# WHAT TO DO
Work through the listing below and give again exactly the lines from the one with "left knee: (812, 512)" to the one with "right knee: (770, 367)", both ends included. All other lines and all pictures stay out.

# DATA TO USE
- - -
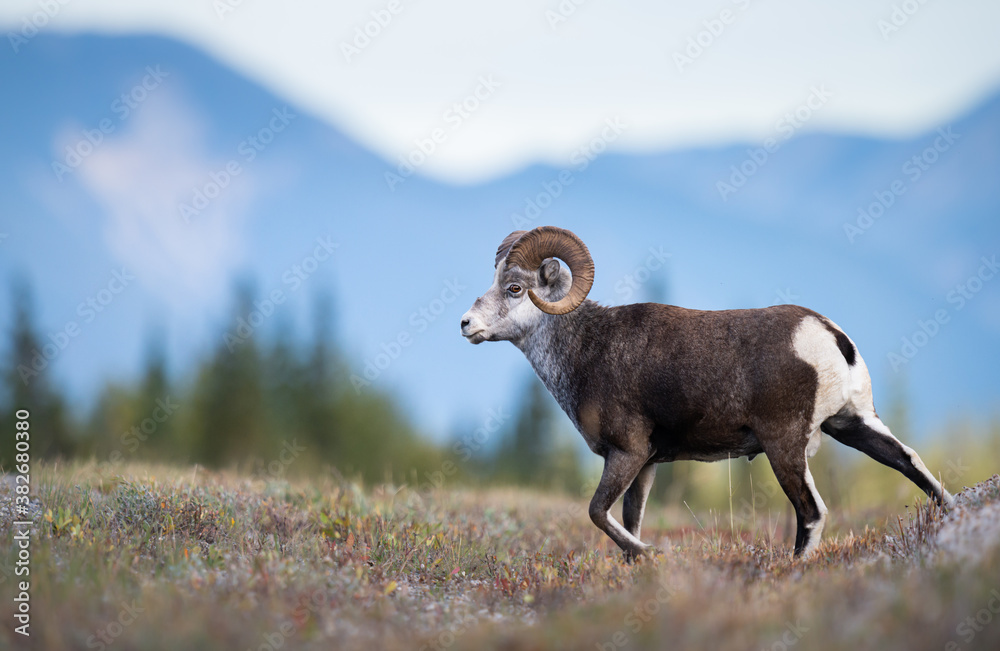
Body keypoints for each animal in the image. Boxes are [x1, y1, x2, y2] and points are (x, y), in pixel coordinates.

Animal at [459, 225, 953, 561]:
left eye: (515, 288)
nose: (466, 324)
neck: (586, 349)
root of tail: (830, 336)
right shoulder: (647, 465)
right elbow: (631, 520)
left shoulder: (626, 453)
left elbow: (599, 513)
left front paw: (653, 555)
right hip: (852, 424)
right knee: (910, 463)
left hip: (785, 447)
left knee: (812, 512)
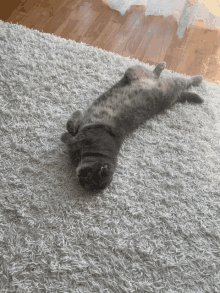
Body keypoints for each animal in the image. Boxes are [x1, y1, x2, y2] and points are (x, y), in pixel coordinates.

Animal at [60, 61, 203, 193]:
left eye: (87, 179)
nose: (79, 175)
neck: (97, 151)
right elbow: (74, 123)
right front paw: (76, 116)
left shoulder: (80, 138)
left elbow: (70, 138)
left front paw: (64, 135)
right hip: (146, 76)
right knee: (176, 79)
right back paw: (190, 76)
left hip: (159, 84)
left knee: (179, 80)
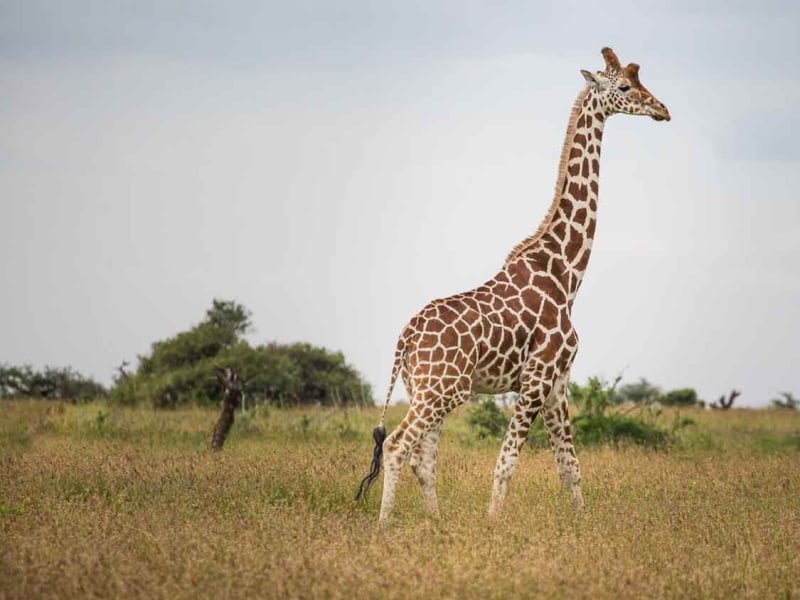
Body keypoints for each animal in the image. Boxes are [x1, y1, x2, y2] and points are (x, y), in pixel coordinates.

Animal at [356, 47, 671, 524]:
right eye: (624, 87)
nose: (662, 110)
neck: (566, 273)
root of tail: (405, 339)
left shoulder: (558, 382)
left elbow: (569, 465)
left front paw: (581, 523)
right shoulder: (537, 378)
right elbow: (506, 462)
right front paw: (493, 523)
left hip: (426, 388)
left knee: (422, 458)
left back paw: (436, 522)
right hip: (443, 390)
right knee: (396, 447)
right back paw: (385, 526)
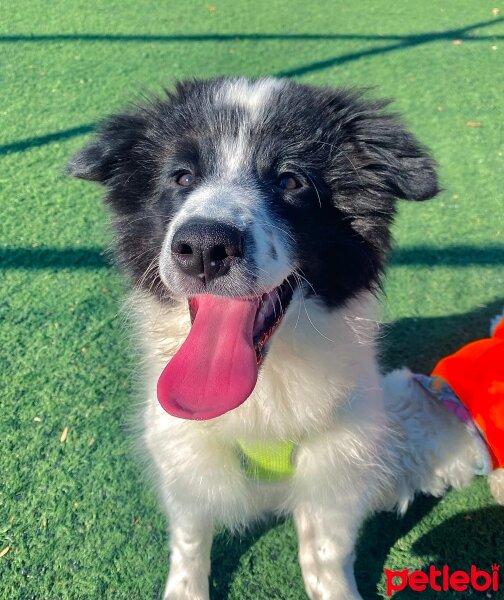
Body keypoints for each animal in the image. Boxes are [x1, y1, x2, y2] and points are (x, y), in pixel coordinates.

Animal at [66, 77, 488, 596]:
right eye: (182, 177)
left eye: (290, 181)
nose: (203, 247)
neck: (265, 392)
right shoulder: (183, 456)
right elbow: (189, 541)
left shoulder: (338, 466)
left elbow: (327, 552)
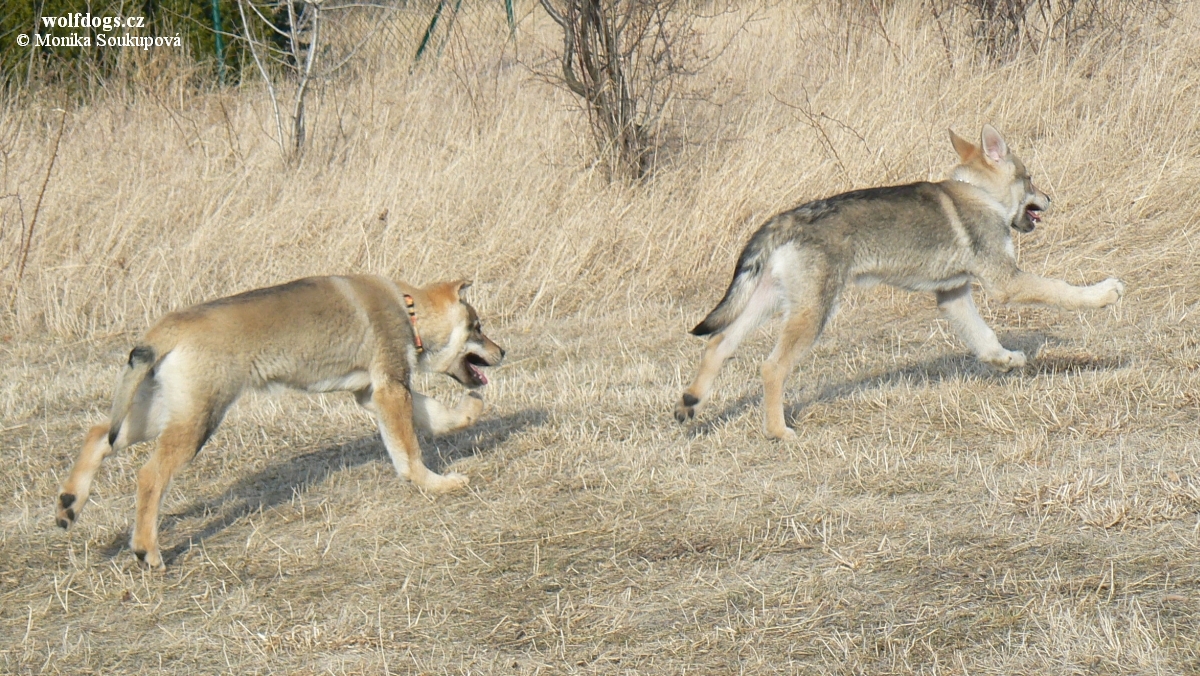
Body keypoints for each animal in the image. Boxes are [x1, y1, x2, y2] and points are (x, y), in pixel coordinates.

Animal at [56, 276, 504, 571]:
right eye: (478, 327)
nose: (503, 351)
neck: (407, 311)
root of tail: (168, 327)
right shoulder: (390, 391)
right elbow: (410, 452)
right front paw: (437, 484)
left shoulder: (373, 394)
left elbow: (435, 419)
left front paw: (469, 411)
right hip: (197, 423)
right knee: (149, 475)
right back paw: (147, 550)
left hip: (162, 414)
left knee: (97, 434)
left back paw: (69, 505)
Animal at [676, 123, 1123, 439]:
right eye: (1029, 179)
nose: (1048, 199)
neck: (979, 194)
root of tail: (783, 219)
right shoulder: (1005, 283)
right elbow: (1062, 290)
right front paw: (1104, 294)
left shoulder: (952, 295)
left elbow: (984, 339)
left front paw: (1006, 360)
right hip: (812, 314)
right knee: (770, 367)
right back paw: (778, 432)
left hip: (769, 304)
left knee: (717, 344)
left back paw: (690, 403)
- - -
# ANSWER TO THE PROBLEM
left knee: (812, 512)
Body keypoints for each animal in the image. Boxes are [x1, y1, x2, y2] and points are (x, y), in pixel coordinates.

Animal at [60, 61, 203, 193]:
left eye: (87, 179)
nose: (79, 175)
neck: (97, 151)
right elbow: (74, 123)
right front paw: (76, 116)
left shoulder: (80, 138)
left elbow: (70, 138)
left front paw: (64, 135)
right hip: (146, 76)
right knee: (176, 79)
right back paw: (190, 76)
left hip: (159, 84)
left knee: (179, 80)
Body keypoints for each animal in the image. Boxes are [x1, y1, x2, y2] and points are (x, y), in pixel coordinates.

Animal at [356, 47, 671, 524]:
right eye: (624, 87)
nose: (662, 110)
neck: (566, 273)
root of tail: (405, 339)
left shoulder: (558, 382)
left elbow: (569, 465)
left front paw: (581, 523)
right shoulder: (537, 378)
right elbow: (506, 462)
right front paw: (493, 523)
left hip: (426, 388)
left knee: (422, 458)
left back paw: (436, 522)
right hip: (443, 390)
right knee: (396, 447)
right back paw: (385, 526)
Body keypoints for each animal in the image. Boxes are [x1, y1, x2, y2] and points are (x, y), in pixel coordinates.

Animal at [66, 77, 488, 596]:
right eye: (182, 177)
left eye: (290, 181)
nose: (203, 247)
neck: (265, 392)
right shoulder: (183, 456)
right elbow: (189, 541)
left shoulder: (338, 466)
left elbow: (327, 552)
Body keypoints for each animal in the image. Boxes are [x1, y1, x2, y2] and points are (x, y), in pixel coordinates.

Animal at [56, 276, 504, 571]:
right eye: (478, 327)
nose: (503, 351)
neck: (407, 311)
root of tail: (168, 327)
right shoulder: (390, 391)
right elbow: (410, 452)
right front paw: (437, 484)
left shoulder: (373, 394)
left elbow: (435, 419)
left front paw: (469, 411)
right hip: (197, 423)
right knee: (149, 475)
right back paw: (147, 550)
left hip: (162, 414)
left knee: (97, 434)
left back paw: (69, 505)
Animal at [676, 123, 1123, 439]:
right eye: (1029, 179)
nose: (1048, 199)
neck: (979, 194)
root of tail: (783, 219)
right shoulder: (1005, 283)
right elbow: (1062, 290)
right front paw: (1104, 294)
left shoulder: (952, 295)
left elbow: (984, 339)
left front paw: (1006, 360)
right hip: (812, 314)
right knee: (770, 367)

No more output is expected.